TO DO:
1 > Transcribe the part of the New START passage that opens with the words containing "New START will have" and closes with "good exchange ratio.".
2 > In the New START passage, about how many nuclear warheads would the United States still have at sea if all its ICBMs, bombers and in-port submarines were destroyed?
3 > Please take the New START passage further, continuing on from its final sentence.

Compared to the current force structure, U.S. strategic forces following implementation of the New START reductions would present a potential attacker with the challenge of striking almost the same number of targets, less 30-50 ICBM silos. Today and for the foreseeable future, only Russia is capable of even contemplating such a strike. U.S.-Russian relations have changed dramatically since the Cold War, so such a strike is barely conceivable. Nevertheless, were the Russians to consider an attack, they would face significant and daunting challenges.
New START will have limited Russian strategic nuclear forces. Since each U.S. Minuteman III will carry only one warhead, and conservative attack scenarios normally postulate using two warheads against each ICBM silo, a Russian first strike attempting to disarm the United States would require that the Russians use well over half of their permitted weapons to destroy about one-fourth of permitted U.S. strategic warheads in fixed ICBM silos. This is hardly a good exchange ratio.
Assuming that the U.S. Navy keeps one-half of its Trident ballistic missile submarines not in long-term maintenance at sea—a conservative assumption—even if all ICBMs, bombers and submarines in port were destroyed, the United States would still retain some 540 nuclear warheads at sea under the New START limits. That force would give the president a range of response options. Moreover, this assumes a “bolt from the blue,” a surprise attack in which the United States has not generated its forces. In a crisis, the U.S. Navy would have the option of deploying more Trident submarines at sea, which would increase the number of surviving warheads, while the U.S. Air Force could place heavy bombers on alert, thereby increasing their survival prospects. The ability of a large portion of U.S. strategic nuclear forces to survive an attack would be a significant factor dissuading and deterring a potential aggressor from striking in the first place.
Fourth, ratification and entry-into-force of New START will strengthen the U.S. hand in pressing to constrain the proliferation of nuclear weapons . This will not reverse North Korea’s decision to acquire a nuclear capability or persuade Iran to halt its nuclear efforts; the United States and the international community will have to pursue other means to achieve those goals. But U.S. ratification and implementation of New START could help raise the bar to prevent other countries from proceeding down the path to acquiring nuclear weapons, including by strengthening our ability to secure the help of third countries in pressing future nuclear aspirants not to proceed.
The United States and Russia together have some 95 percent of the world’s nuclear weapons; if we are not reducing those arsenals, what does that do to our credibility in asking other countries to forgo nuclear programs? If New START is rejected or its entry-into-force substantially delayed, U.S. non-proliferation efforts would suffer. The ability of the United States to press other states to endorse, implement and help to enforce additional counter-proliferation and non-proliferation initiatives—such as universal adherence to the IAEA additional protocol—would, in all likelihood, be severely weakened.
Fifth, New START contributes to improved U.S.-Russian relations . Relations between Washington and Moscow in 2008 fell to their lowest point since the collapse of the USSR in 1991. The relationship has improved substantially since then, and New START has been a major driver of that improvement. While the Russians do not regard the treaty as ideal, they recognize that Washington took account of some of their key views.

DATA RECORDS:
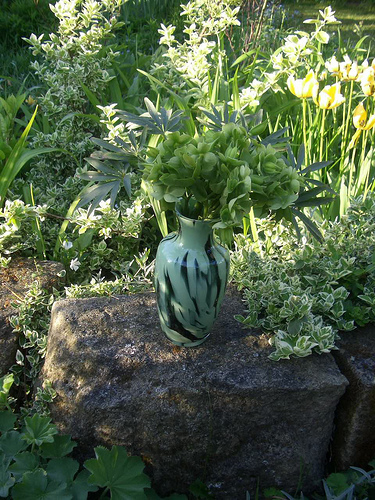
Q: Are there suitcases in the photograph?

...

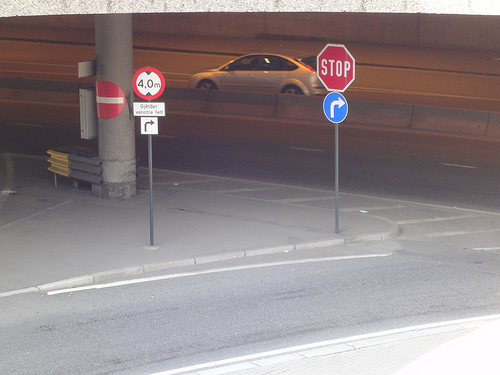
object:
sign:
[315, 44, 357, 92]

SET OF ANSWERS:
1 >
New START will have limited Russian strategic nuclear forces. Since each U.S. Minuteman III will carry only one warhead, and conservative attack scenarios normally postulate using two warheads against each ICBM silo, a Russian first strike attempting to disarm the United States would require that the Russians use well over half of their permitted weapons to destroy about one-fourth of permitted U.S. strategic warheads in fixed ICBM silos. This is hardly a good exchange ratio.

2 > Some 540 nuclear warheads.

3 >
A primary Russian concern regarding a successor to START I was that it contain limits on strategic delivery vehicles. In 2008, the Bush administration proposed to replace START I with a follow-on agreement that would have limited deployed strategic nuclear warheads but not strategic delivery vehicles. This was unacceptable to the Russians. They believed that, with no limits on strategic delivery vehicles and no limits on non-deployed strategic nuclear warheads, the United States would have a major breakout capability, that is, the ability to quickly deploy strategic warheads beyond the limits in a follow-on agreement.
The Russians thus appreciated the readiness of the Obama administration to return to the traditional approach to constraining strategic offensive forces and limit strategic delivery vehicles as well as strategic warheads. That facilitated conclusion of New START and also demonstrated Washington’s broader willingness to take into account Russian concerns. The Obama administration is finding, like the administrations of President Reagan, President George H. W. Bush, and President Clinton before it, that progress on arms control can have a positive impact on the overall relationship.
The Russians now permit overflights by U.S. military aircraft to move personnel and lethal military equipment to support U.S. and NATO operations in Afghanistan. This, plus Moscow’s allowance of land transit of other materiel through Russia, has helped diversify supply routes to Afghanistan. On another priority issue for Washington, Moscow has over the past ten months adopted a tougher stance toward Iran’s nuclear ambitions, delaying delivery of the S-300 surface-to-air missile system and supporting a June UN Security Council resolution imposing new sanctions on Iran, including an embargo on most types of arms. The latter point is notable in that Russia has long viewed Iran as a market for conventional weapons sales.
This does not mean that Moscow sees eye-to-eye with us on Iran; indeed, the Russians have a different set of interests with Tehran and view the prospect of an Iranian nuclear weapon with a lesser sense of urgency than does Washington. The Russians have, however, over the past ten months adopted a tougher position toward Tehran than in the past. That coincided with progress on and conclusion of New START.
All is not going well in U.S.-Russian relations. There are serious grounds for concern over political freedom within Russia. In addition, Washington and Moscow continue to differ sharply on questions regarding the post-Soviet space, such as Georgia and the breakaway regions of South Ossetia and Abkhazia. But the overall relationship is by any measure in better shape than it was two years ago, and New START has made an important contribution to that. Rejection or substantial delay of New START entry-into-force would damage the broader relationship and make it more difficult to secure Russian support on issues of concern to Washington, such as Iran.
Responding to Concerns about New START
In the time since New START’s signature, a number of concerns have arisen about the treaty, its terms and its impact on U.S. security. When examined, those concerns have no substantive basis or are over-stated relative to the benefits of the treaty.
First, some worry that New START will limit missile defense and/or weaken the American commitment to missile defense . The New START Treaty does not constrain the planned U.S. missile defense program and has only one limit on missile defense. That limit prevents the United States from doing something it would not in any case want to do.
The treaty’s preamble recognizes “the existence of the interrelationship between strategic offensive arms and strategic defensive arms.” This reflects a strategic reality that has been acknowledged for more than 40 years: if one side deploys a strategic missile defense system, that could have an impact on the other side’s strategic offensive forces. The preamble also notes “current strategic defensive arms do not undermine the viability and effectiveness of the strategic offensive arms of the Parties.” That statement reflects the current strategic reality. This preambular language does not constrain missile defense.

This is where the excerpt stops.